Researchers have developed a non-invasive method for mapping the human auditory pathway, which could potentially be used as a tool to help clinicians decide the best surgical strategy for patients with profound hearing loss.
The findings, published today in eLife, highlight the importance of early interventions to give patients the ability to hear and understand speech, so that their auditory-language network can develop properly and their long-term outcomes are improved.
Sensorineural hearing loss (SNHL) occurs when the sensitive hair cells inside the cochlea are damaged, or when there is damage to the auditory nerve which transmits sound to the brain. A person with profound hearing loss is typically unable to hear any sounds, or at best, only very loud sounds. Congenital SNHL, or hearing loss that is present from birth, has increased in prevalence over the past two decades, from 1.09 to 1.7 cases per 1,000 live births.
The sound of speech is carried through the brain by nerve fibres in regions known as the auditory pathway, and are processed in a region called the language network. In cases of congenital SNHL, the lack of speech inputs reaching the language network may hinder its proper development, leading to poorer spoken language skills.
Currently, the primary treatments for profound SNHL are cochlear and auditory brainstem implantation, where a device is used to stimulate the peripheral cochlea or the central cochlear nucleus, respectively. Both techniques can partially restore hearing in patients, but their language development outcomes can vary. This is especially true for patients with inner ear malformations (IEM) or cochlear nerve deficiencies (CND), which contribute to 15-39% of congenital SNHL cases.

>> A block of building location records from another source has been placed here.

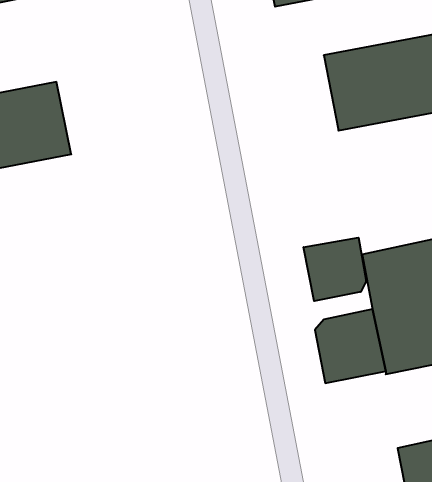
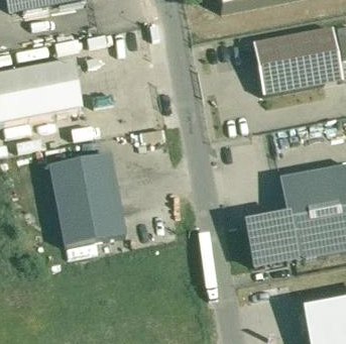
building: none -> [48,152,127,245]
building: [304,238,366,301] -> none

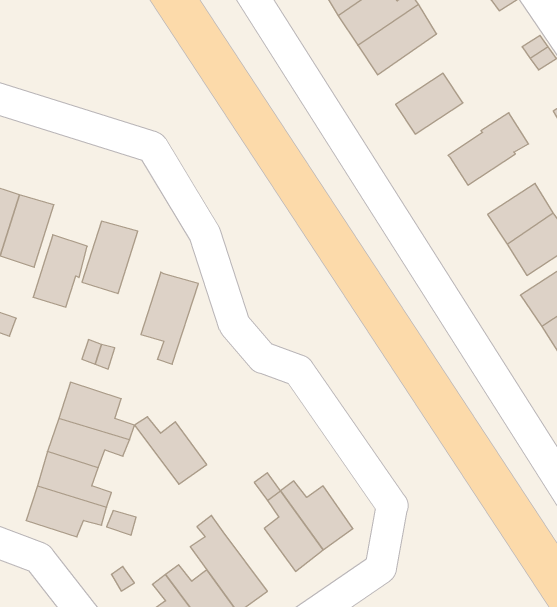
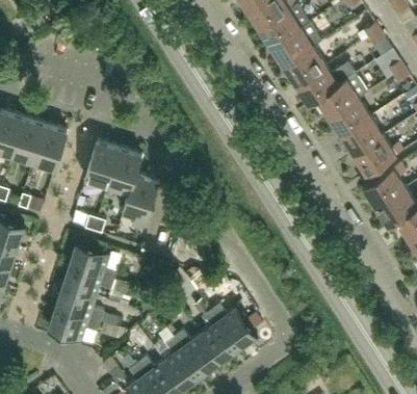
building: none -> [271,23,321,68]
building: none -> [295,62,355,106]
building: none -> [329,99,371,137]
building: [33,235,87,307] -> [107,148,141,193]
building: [134,417,207,484] -> [174,333,219,375]

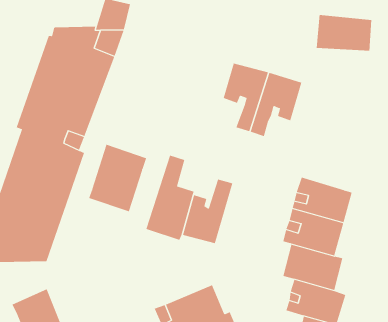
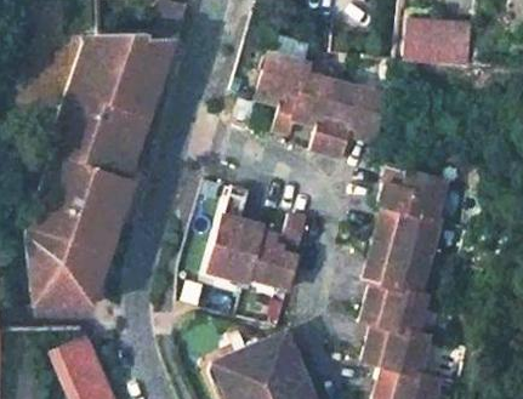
building: none -> [252,51,309,132]
building: none -> [379,169,447,223]
building: [88,144,147,212] -> none

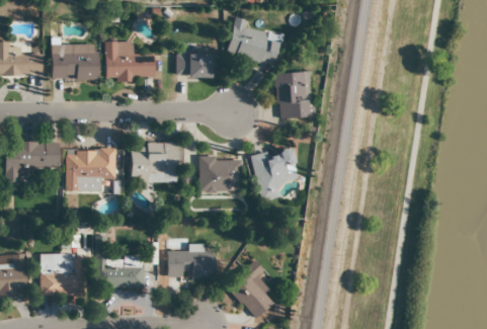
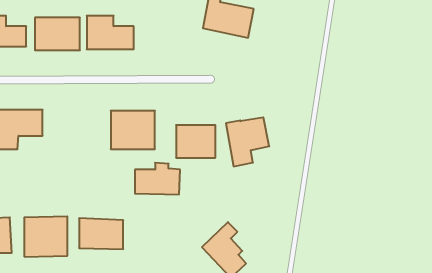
building: [176,54,212,77] -> none
building: [274,71,314,117] -> none
building: [66,147,115,191] -> none
building: [168,244,216,277] -> [135,163,180,194]

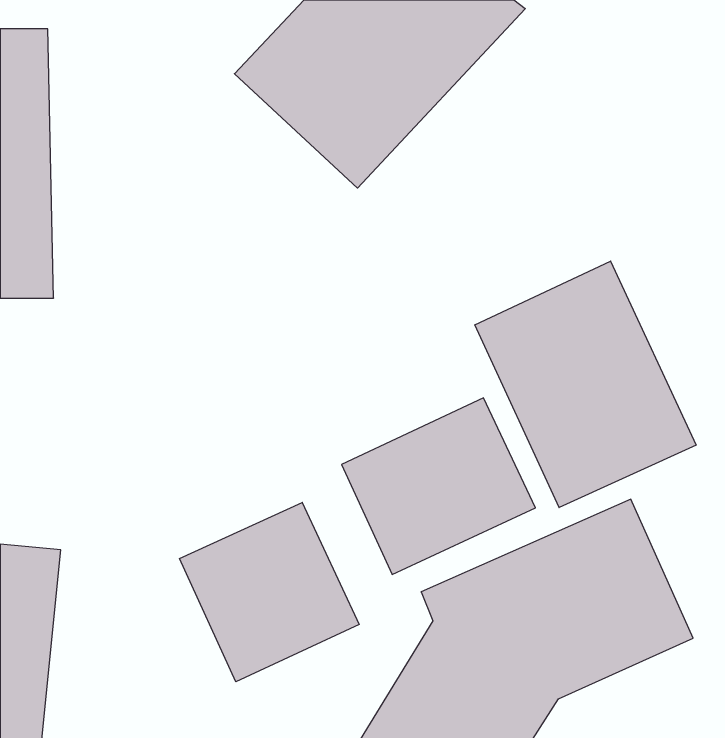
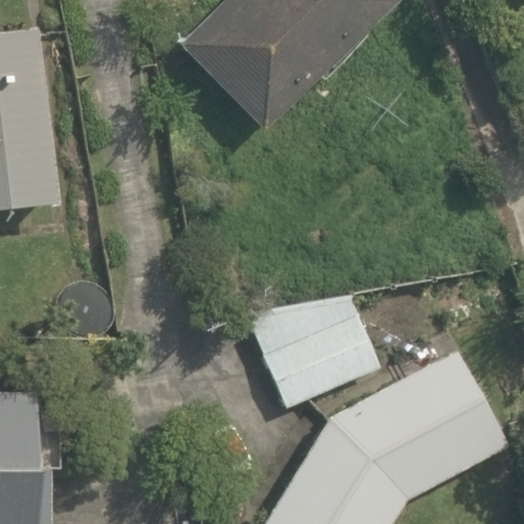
building: [475,261,696,508] -> none
building: [180,502,359,682] -> none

"Where SNHL is caused by CNDs and/or IEMs, there is a great deal of uncertainty around the best method of treatment. This is due to the difficulty of assessing the condition of the cochlear nerve and distinguishing between certain types of IEM, both of which impact surgical decision making," says senior authors Hao Wu, a professor and Chief Physician specialising in Otolaryngology at Shanghai Ninth People's Hospital, Shanghai Jiao Tong University School of Medicine, China. Wu also serves as the Hospital Administrator and the Clinical and Academic Lead for the department. "We therefore need a more effective method for mapping the auditory pathway and diving deeper into how IEMs and CNDs affect the development of the auditory-language network."
In their study, professor Wu's team investigated the auditory and language pathways in 23 children under the age of six. They included 10 children with normal hearing, and 13 with profound SNHL. In the latter group, seven children had received cochlear implantations, two had received auditory brainstem implantations, and four were candidates for auditory brainstem implantations.
The human auditory pathway is difficult to investigate non-invasively due to its delicate and intricate subcortical structures located deep within the brain. To navigate this, the team developed a new methodology to reconstruct the pathway. First, they segmented the subcortical auditory structures using track density imaging, which are reconstructed from a specific type of MRI scan and provide much greater detail and information on the structural connectivity of the brain. This allowed them to delineate the cochlear nucleus and the superior olivary complex of the auditory pathway. They then tracked the auditory and language pathways using a neuroimaging technique called probabilistic tractography, which uses the information from an MRI scan to provide the most likely view of structural brain connectivity. Next, the team conducted a fixel-based analysis to assess the density and cross-section of the nerve fibres in the auditory and language pathways.
This combined methodology allowed them to investigate three key areas to inform surgical decision making: the condition of the nerve fibres in the auditory-language network of children with profound SNHL; the potential impact of IEMs and CNDs on the development of the network before surgical intervention; and the relationship between the pre-implant structural development of the network and the auditory-language outcomes following implantation.
The team's observations revealed a lower nerve fibre density in children with profound SNHL, in comparison to those with normal hearing. This reduction was most pronounced in two regions of the inferior central auditory pathway, as well as the left language pathway.
In addition, the findings revealed that the language pathway is more sensitive than the central auditory system to IEMs and/or CNDs, implying that the structural development of the language pathway is more negatively impacted by the condition of the peripheral auditory structure. However, the authors caution that further study is required to validate this finding. As it is more difficult to image the central auditory pathway than the language pathway, this difference could have arisen due to the limitations of current neuroimaging technologies.
The authors say the study is also limited by a relatively small cohort of patients and an incomplete genetic dataset, so more studies with a more diverse patient population will also be needed. But with further validation, they add that the methodology could be used more widely for informing decisions in treating profound SNHL.
"Our study introduces a new pipeline for reconstructing the central auditory pathway, and proposes an initial framework for a comprehensive presurgical evaluation to inform surgical decisions in treating SNHL," concludes Hao Wu. "We hope our methods can be used in wider clinical settings in future to decide on early interventions for children with profound SNHL, in order to improve their post-surgery outcomes."